Reproduce only the lines of the records from the line with "[oracle11g价格和相" up to and including the line with "上一篇写的都是网上的资料、理论研究。本文主要根据实际的企业描述说明。", replacing "本章重点" with "本章要点" and leaving all other text unchanged.

▶ [AVAILABLE RECORDS]:
━━━━━━━━━━
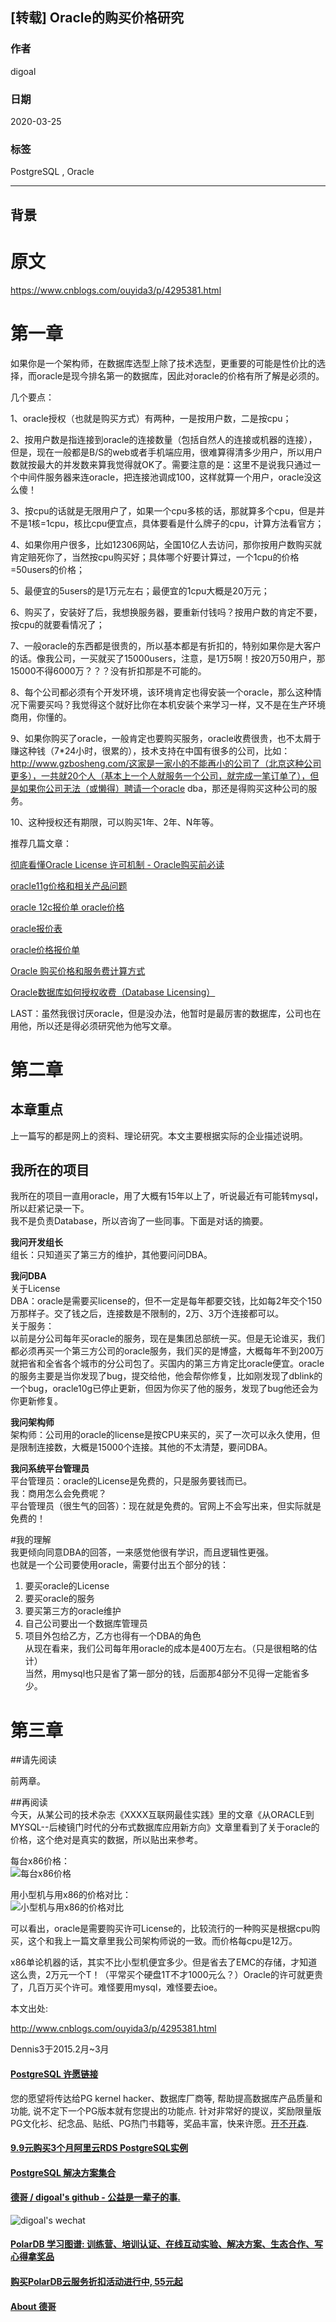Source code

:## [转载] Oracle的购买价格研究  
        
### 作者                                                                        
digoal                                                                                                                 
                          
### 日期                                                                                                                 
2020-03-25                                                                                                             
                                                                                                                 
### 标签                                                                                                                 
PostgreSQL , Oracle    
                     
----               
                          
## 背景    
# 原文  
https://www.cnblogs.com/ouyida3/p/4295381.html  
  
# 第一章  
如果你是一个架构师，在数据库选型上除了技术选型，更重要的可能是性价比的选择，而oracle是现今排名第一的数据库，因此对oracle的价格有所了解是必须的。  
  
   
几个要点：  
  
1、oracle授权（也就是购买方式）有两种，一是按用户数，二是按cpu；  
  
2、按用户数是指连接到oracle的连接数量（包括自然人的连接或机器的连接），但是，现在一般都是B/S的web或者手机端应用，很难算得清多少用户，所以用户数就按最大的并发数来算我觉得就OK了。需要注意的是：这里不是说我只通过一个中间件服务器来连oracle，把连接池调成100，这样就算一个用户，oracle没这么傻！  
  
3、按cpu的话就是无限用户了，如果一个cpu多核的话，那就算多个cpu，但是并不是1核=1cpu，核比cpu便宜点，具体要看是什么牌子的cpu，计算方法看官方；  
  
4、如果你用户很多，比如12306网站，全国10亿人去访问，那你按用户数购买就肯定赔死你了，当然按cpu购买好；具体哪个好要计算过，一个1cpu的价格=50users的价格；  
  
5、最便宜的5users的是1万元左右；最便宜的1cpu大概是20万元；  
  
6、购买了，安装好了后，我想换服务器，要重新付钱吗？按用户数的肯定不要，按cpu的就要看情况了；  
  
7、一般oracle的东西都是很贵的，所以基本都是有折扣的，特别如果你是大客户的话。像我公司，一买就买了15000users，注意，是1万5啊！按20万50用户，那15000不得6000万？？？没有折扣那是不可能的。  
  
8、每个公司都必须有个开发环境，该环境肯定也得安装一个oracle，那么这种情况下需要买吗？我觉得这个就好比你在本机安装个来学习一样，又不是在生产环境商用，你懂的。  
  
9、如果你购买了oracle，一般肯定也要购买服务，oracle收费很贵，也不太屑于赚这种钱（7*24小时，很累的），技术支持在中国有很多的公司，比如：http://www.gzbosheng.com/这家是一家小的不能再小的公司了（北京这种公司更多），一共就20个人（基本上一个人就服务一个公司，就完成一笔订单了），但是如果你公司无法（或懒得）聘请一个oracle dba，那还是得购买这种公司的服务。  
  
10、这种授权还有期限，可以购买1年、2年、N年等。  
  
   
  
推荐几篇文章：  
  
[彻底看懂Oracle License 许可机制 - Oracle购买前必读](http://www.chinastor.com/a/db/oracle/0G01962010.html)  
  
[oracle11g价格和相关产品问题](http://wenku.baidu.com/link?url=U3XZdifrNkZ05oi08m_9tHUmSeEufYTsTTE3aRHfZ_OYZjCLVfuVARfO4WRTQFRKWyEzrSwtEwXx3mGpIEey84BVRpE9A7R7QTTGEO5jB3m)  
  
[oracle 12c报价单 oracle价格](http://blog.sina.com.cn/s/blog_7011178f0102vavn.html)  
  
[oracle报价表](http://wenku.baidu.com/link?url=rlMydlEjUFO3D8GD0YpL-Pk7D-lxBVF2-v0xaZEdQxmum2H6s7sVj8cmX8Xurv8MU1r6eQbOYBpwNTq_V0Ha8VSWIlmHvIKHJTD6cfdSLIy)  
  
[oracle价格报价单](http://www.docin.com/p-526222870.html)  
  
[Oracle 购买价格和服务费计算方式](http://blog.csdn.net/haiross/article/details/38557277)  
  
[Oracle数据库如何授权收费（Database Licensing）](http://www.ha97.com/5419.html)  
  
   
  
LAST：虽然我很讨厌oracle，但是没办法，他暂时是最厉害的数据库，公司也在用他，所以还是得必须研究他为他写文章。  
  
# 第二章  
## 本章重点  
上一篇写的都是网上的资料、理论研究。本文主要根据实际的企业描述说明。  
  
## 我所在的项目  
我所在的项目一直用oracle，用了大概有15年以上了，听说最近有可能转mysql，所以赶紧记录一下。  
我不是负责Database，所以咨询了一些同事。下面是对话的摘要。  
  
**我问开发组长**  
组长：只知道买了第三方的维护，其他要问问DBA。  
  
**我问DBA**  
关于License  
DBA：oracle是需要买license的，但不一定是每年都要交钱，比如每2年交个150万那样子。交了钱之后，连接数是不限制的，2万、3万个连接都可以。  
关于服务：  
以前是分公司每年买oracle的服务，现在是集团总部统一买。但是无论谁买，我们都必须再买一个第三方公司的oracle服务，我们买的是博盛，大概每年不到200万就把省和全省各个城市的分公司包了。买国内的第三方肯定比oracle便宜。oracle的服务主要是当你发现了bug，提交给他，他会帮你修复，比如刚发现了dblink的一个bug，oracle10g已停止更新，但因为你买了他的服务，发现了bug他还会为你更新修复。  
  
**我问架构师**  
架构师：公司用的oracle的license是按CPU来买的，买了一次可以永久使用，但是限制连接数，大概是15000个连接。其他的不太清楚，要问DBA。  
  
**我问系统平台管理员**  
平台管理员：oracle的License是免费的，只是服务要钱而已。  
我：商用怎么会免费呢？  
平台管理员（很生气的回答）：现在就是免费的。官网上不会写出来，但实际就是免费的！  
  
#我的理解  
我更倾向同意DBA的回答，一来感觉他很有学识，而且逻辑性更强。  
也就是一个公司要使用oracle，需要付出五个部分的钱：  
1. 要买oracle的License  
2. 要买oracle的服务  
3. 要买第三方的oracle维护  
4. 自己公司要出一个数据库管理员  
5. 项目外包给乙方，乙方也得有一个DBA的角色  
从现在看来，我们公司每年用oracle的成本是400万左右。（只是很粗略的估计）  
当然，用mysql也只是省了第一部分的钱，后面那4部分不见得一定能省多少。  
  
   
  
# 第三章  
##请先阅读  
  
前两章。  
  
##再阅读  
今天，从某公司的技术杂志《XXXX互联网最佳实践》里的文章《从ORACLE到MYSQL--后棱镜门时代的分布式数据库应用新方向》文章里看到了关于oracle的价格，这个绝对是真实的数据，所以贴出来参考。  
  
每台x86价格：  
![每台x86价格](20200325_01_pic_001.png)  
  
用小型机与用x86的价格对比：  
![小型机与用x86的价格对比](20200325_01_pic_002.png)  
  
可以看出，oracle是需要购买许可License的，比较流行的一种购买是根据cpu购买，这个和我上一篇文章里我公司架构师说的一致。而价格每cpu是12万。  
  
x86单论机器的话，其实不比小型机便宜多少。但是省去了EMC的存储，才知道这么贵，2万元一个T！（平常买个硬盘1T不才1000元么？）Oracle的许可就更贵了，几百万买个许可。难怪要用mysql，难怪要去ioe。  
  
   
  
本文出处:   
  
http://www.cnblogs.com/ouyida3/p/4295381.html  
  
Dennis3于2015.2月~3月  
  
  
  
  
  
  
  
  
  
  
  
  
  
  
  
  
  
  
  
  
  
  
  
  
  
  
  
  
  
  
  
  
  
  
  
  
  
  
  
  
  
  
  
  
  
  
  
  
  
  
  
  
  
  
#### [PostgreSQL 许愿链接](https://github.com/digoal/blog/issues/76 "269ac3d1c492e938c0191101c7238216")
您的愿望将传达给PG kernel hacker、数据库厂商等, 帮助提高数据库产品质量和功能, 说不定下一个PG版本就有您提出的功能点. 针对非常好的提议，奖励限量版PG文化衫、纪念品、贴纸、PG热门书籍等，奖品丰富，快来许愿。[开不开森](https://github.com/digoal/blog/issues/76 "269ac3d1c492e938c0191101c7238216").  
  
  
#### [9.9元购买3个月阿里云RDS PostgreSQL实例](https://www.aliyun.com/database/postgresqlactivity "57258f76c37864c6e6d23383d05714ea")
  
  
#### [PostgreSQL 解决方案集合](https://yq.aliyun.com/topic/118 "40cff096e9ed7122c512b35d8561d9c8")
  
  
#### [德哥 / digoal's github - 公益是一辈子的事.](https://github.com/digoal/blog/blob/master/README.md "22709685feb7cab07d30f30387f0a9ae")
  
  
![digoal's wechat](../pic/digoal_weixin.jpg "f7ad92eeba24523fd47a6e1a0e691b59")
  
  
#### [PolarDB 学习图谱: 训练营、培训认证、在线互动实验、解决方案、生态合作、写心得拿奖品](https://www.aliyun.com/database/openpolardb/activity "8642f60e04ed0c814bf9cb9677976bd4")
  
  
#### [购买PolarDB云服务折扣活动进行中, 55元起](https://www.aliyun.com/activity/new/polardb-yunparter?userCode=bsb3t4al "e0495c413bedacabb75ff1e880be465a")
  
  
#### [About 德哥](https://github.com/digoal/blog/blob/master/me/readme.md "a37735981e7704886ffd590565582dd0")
━━━━━━━━━━
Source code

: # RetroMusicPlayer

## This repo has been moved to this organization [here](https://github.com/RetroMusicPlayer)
━━━━━━━━━━
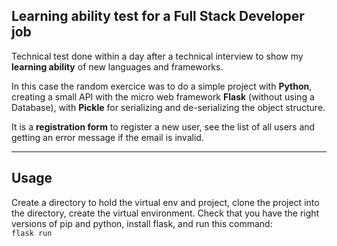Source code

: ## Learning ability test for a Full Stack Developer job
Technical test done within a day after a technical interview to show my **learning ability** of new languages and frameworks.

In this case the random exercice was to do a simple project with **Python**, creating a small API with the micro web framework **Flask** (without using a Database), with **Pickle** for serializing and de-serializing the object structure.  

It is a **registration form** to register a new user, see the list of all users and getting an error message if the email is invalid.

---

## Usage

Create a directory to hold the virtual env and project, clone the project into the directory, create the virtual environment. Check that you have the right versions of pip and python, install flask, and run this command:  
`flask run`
━━━━━━━━━━
▶ [ANSWER AREA]:
[oracle11g价格和相关产品问题](http://wenku.baidu.com/link?url=U3XZdifrNkZ05oi08m_9tHUmSeEufYTsTTE3aRHfZ_OYZjCLVfuVARfO4WRTQFRKWyEzrSwtEwXx3mGpIEey84BVRpE9A7R7QTTGEO5jB3m)  
  
[oracle 12c报价单 oracle价格](http://blog.sina.com.cn/s/blog_7011178f0102vavn.html)  
  
[oracle报价表](http://wenku.baidu.com/link?url=rlMydlEjUFO3D8GD0YpL-Pk7D-lxBVF2-v0xaZEdQxmum2H6s7sVj8cmX8Xurv8MU1r6eQbOYBpwNTq_V0Ha8VSWIlmHvIKHJTD6cfdSLIy)  
  
[oracle价格报价单](http://www.docin.com/p-526222870.html)  
  
[Oracle 购买价格和服务费计算方式](http://blog.csdn.net/haiross/article/details/38557277)  
  
[Oracle数据库如何授权收费（Database Licensing）](http://www.ha97.com/5419.html)  
  
   
  
LAST：虽然我很讨厌oracle，但是没办法，他暂时是最厉害的数据库，公司也在用他，所以还是得必须研究他为他写文章。  
  
# 第二章  
## 本章要点  
上一篇写的都是网上的资料、理论研究。本文主要根据实际的企业描述说明。  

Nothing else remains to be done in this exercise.